As Chicago Alderman Vito Marzullo used to say, “Everything is going up! The only thing coming down is the rain!”
In what looks more and more like a shooting war in Europe, Russia recognized two regions of Ukraine yesterday.
In response the Germans cut off the Russian gas pipeline to the West.
I’m not sure who this punishes.
Winter gas bills in Chicago are already up. In 2021 our heating bills were 43% higher than in 2020.
Which reminds me that as prices go up, Illinois retired teachers saw their pensions only rise 3% last February 1.
Inflation is running at a record pace.
We haven’t seen inflation like this since the mid eighties.

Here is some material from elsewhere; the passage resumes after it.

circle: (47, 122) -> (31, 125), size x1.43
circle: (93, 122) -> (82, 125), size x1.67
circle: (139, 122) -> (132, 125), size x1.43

As Chicago Alderman Vito Marzullo used to say to justify tax increases for the first Mayor Daley, “Everything is going up! The only thing coming down is the rain!”
Why aren’t our pension increases tied to the cost of living like Social Security payments, which may I remind you, Illinois teachers do not receive.
Go ask the Governor and the legislature.
The Governor announced yesterday that he was budgeting an actual increase in the state’s contribution to the public pension funds. Pritzker is tossing in an additional $500 million.
Fiscal year 2023 is the first time since 1994 that the state’s annual pension contribution will exceed the statutory minimum.
And by the way, the statutory minimum is just a number the Governor makes up.
It should not be confused with the actuarial amount which is what is necessary to reduce the unfunded portion of the pensions.
To put this in perspective, Governor Pritzker said the added $500 million will reduce the future long-term liability of the state’s pension systems by an estimated $1.4 billion.
As mom used to say, “A billion here, a billion there. Pretty soon it starts to add up.”
The total long-term liability of all of the state’s five pension systems currently stands at $236.5 billion. The TRS unfunded liability is $80 billion.
None of this impacts the pension check we get each month. The Illinois Supreme Court has ruled that public employee pension benefits, including healthcare benefits, cannot be diminished or impaired.
It is the taxpayers who are getting screwed (and teachers are taxpayers too) since something like 70 cents on the dollar of the state’s pension costs go to pay interest on the debt. Who pays that? You do. Who gets it. Not retirees.
Right.
The banks.
What may impact our pension check each month is that while the Governor has added to the statutory minimum, he has reduced the contribution to retired teacher healthcare benefits.
Is this an unconstitutional diminishment of pension benefits? The state’s teacher unions say no. Incredible.
The Illinois Retired Teachers Association says yes.
The courts will decide.
My money, literally, is on the IRTA.